To prevent unnecessary spinal surgery resulting from overtreatment, systematic prediction of treatment outcomes is necessary, including scientific diagnosis, scientific effect analysis, and analysis of spinal rehabilitation exercises. Computer simulations have been utilized in biomechanical research for the past three decades. Today, advances in computer hardware and software are bringing continually increasing simulation accuracy. We have been developing e-Spine which is composed of a spine database (DB) and a simulation environment for running a computer simulation model of human spines created by mathematically calculating images, geometries, and properties of human spines and will allow virtual testing without using a real human spine. For this, the high quality spine data and a surface mesh intersection algorithm are essential for realizing e-Spine (The proposed intersection algorithm is applicable to a triangular surface mesh. In this paper, the surface mesh means the triangular surface mesh). In virtual surgery with an implant, surgeons or biomechanics researchers select the desired model from the spine DB and try to merge the spine model with an implant model as a virtual case. At this point, the two models of the spine and implant are automatically merged by means of the surface mesh merging functionality. With the merged model, they run the computer simulation and analyze the simulation result. To build the spine database (DB) for e-Spine, we have produced and collected many images, geometry, and property data of spines from the Korean cadavers and patients with normal spine or degenerative spinal diseases [5, 6]. For automatic mesh merging functionality, we implement the surface mesh intersection algorithm used in the procedure of remeshing the spine-implant intersection model for finite element analysis (FEA). This makes it possible to run the FEA using the spine-implant mesh model without any manual effort.
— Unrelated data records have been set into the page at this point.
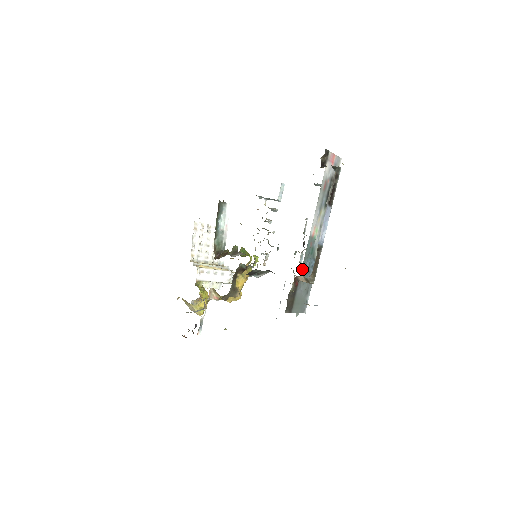
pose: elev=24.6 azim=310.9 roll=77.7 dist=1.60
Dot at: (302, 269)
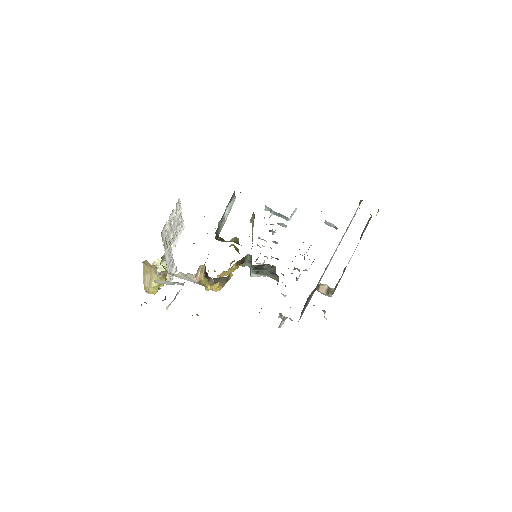
Dot at: occluded
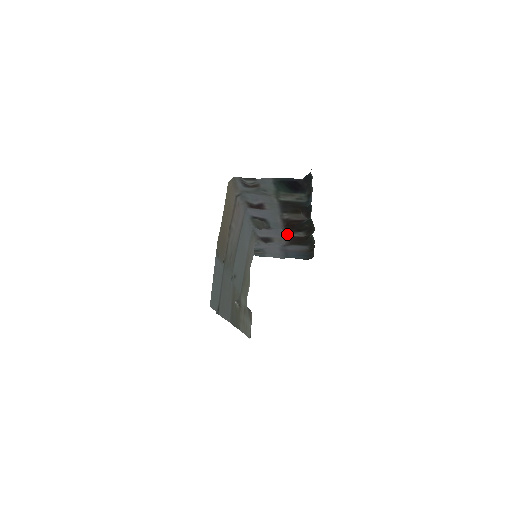
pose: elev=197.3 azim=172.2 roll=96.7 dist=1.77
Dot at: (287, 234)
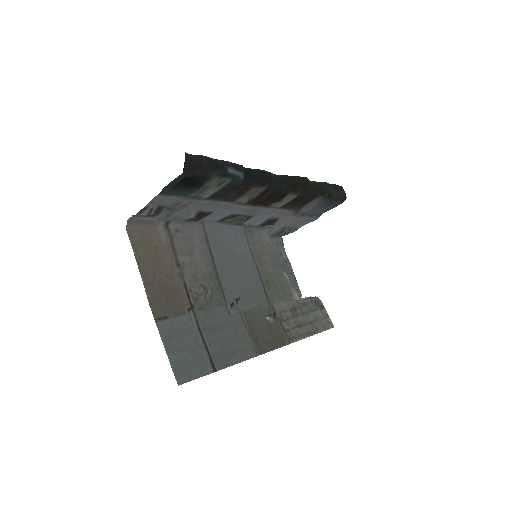
Dot at: (278, 206)
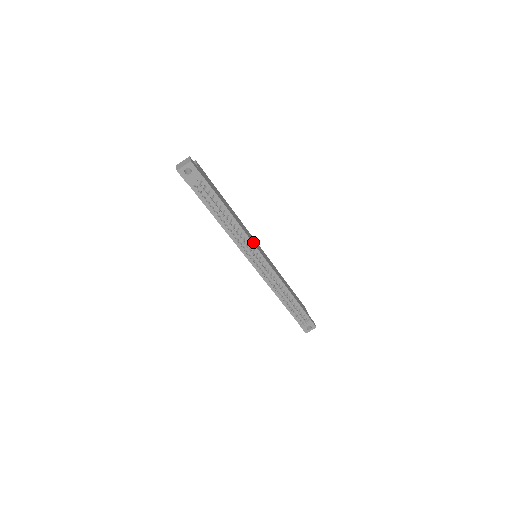
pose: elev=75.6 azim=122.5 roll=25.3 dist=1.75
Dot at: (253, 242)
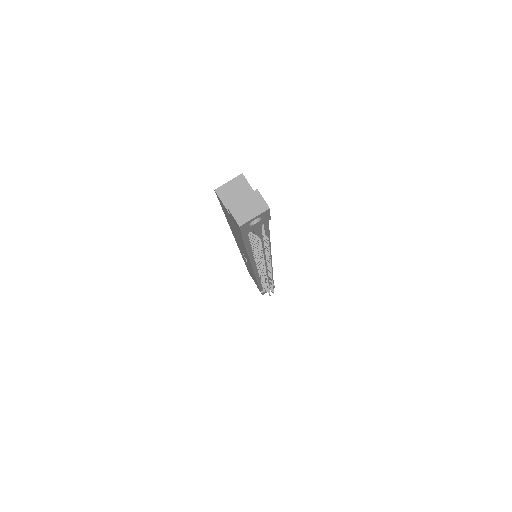
Dot at: occluded
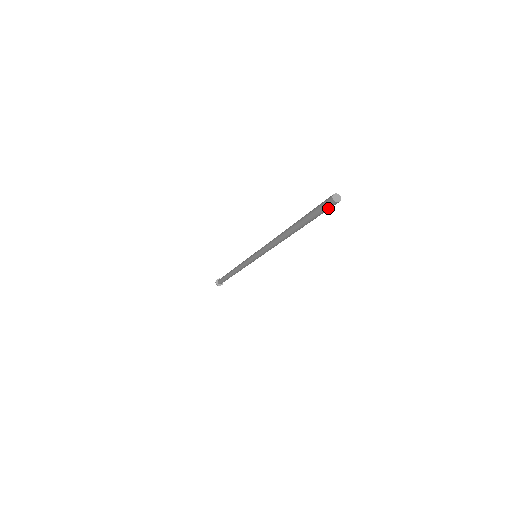
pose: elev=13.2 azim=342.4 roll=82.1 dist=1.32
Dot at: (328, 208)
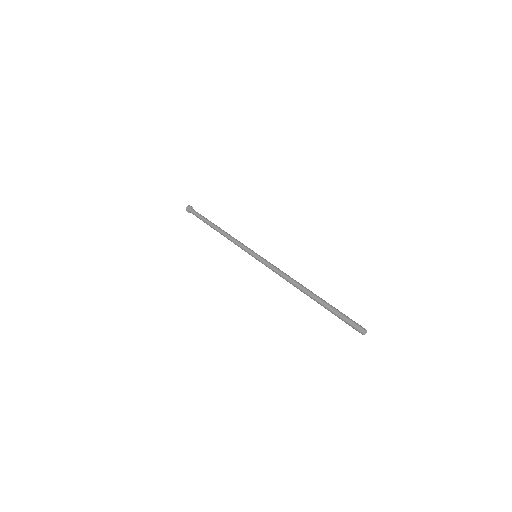
Dot at: occluded
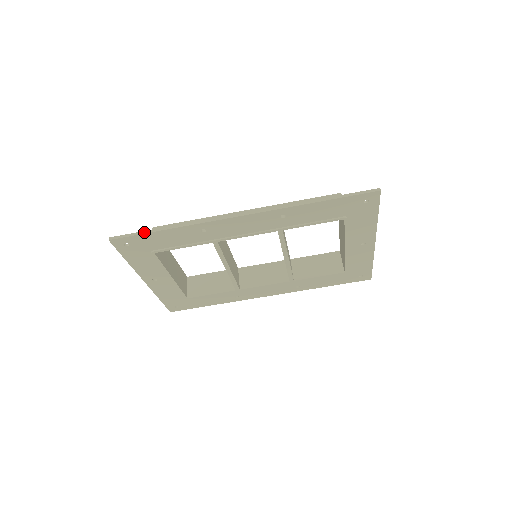
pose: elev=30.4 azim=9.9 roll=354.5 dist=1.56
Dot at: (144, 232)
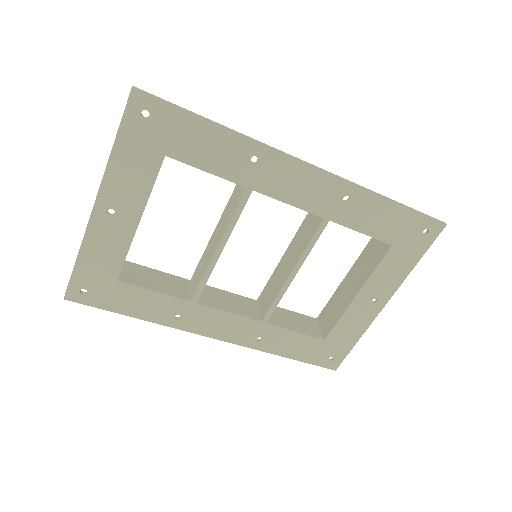
Dot at: occluded
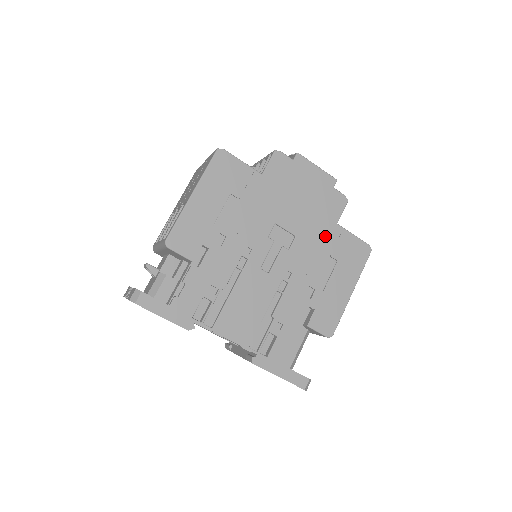
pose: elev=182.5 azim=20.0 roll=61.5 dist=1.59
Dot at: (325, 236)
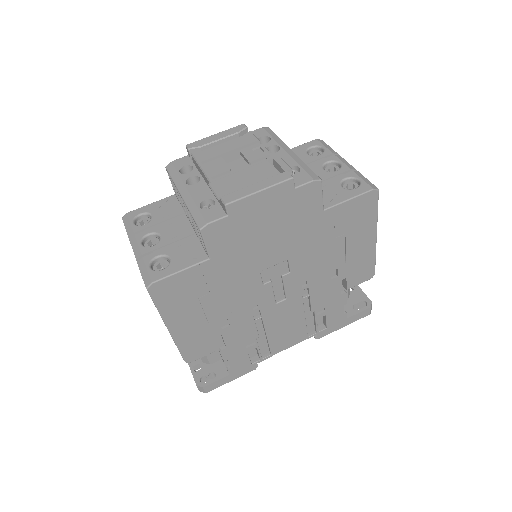
Dot at: (318, 231)
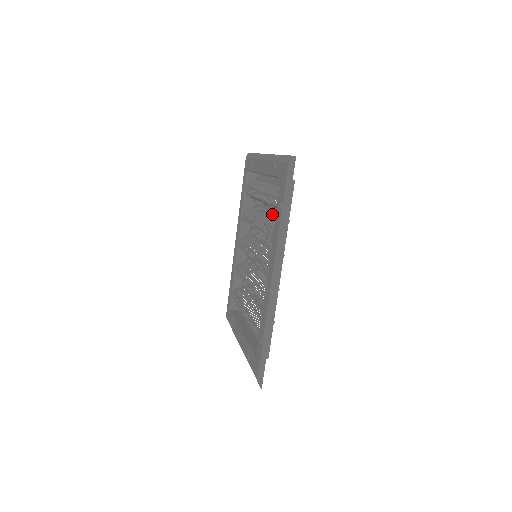
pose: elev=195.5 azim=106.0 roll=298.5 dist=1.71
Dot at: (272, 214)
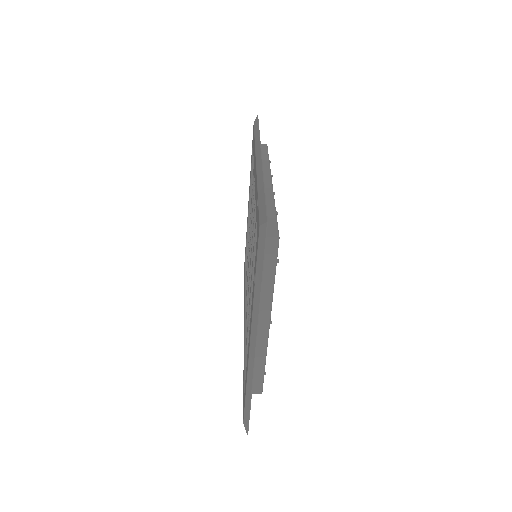
Dot at: occluded
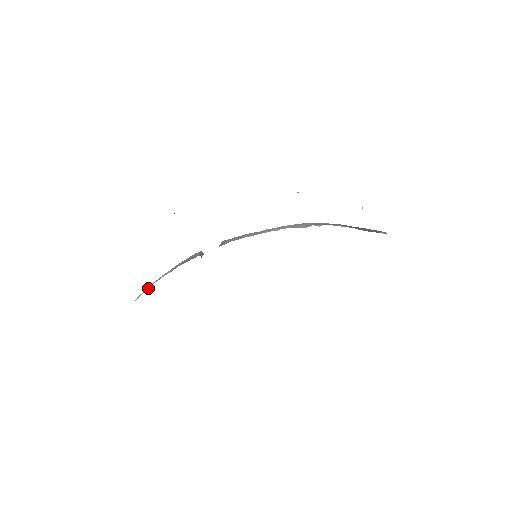
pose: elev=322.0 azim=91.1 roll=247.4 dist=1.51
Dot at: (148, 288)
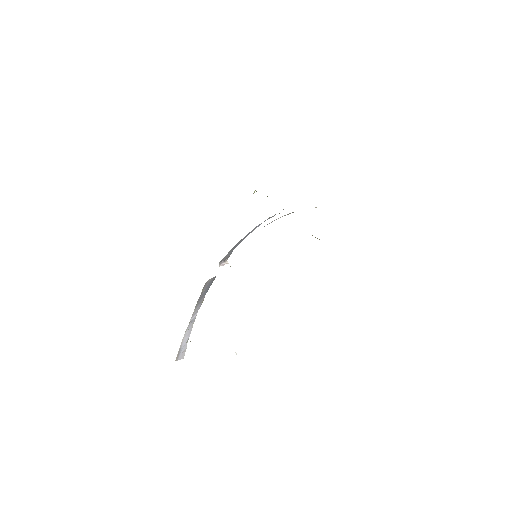
Dot at: occluded
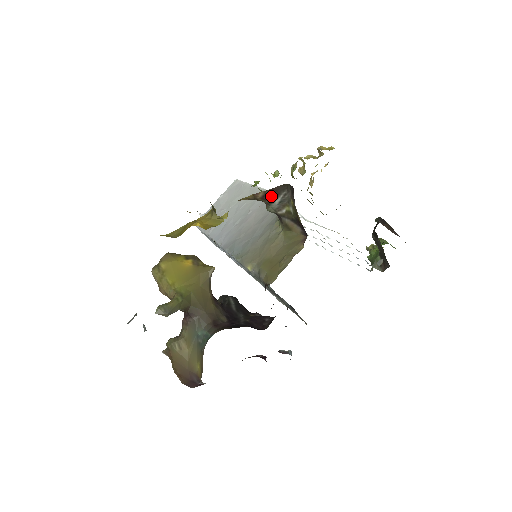
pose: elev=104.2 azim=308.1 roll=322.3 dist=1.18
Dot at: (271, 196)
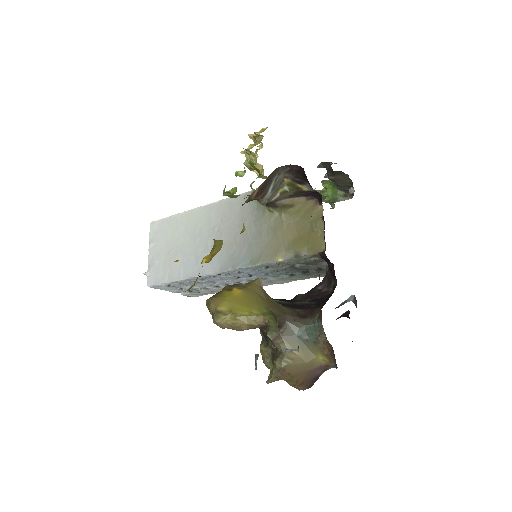
Dot at: (264, 188)
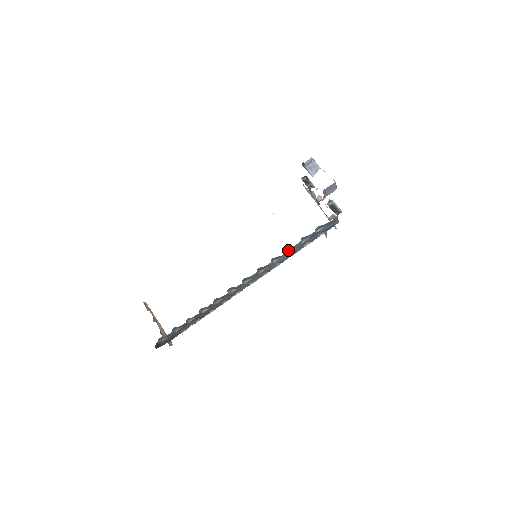
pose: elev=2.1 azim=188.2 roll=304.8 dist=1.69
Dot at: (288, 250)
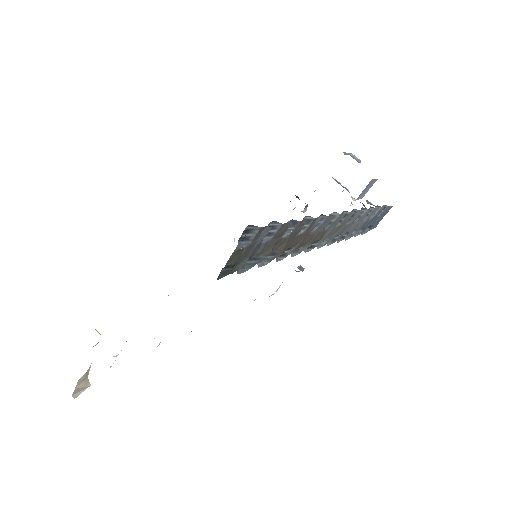
Dot at: occluded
In this paper, we present our spine database and surface mesh intersection algorithm in detail. The rest of the paper is organized as follows. Section 2 explores e-Spine. Section 3 explains the Korean spine database obtained from cadavers and patients with degenerative spinal diseases. Section 4 describes our surface mesh intersection algorithm on the Korean spine data. Section 5 shows our experimental results. Finally, Section 6 presents the conclusion.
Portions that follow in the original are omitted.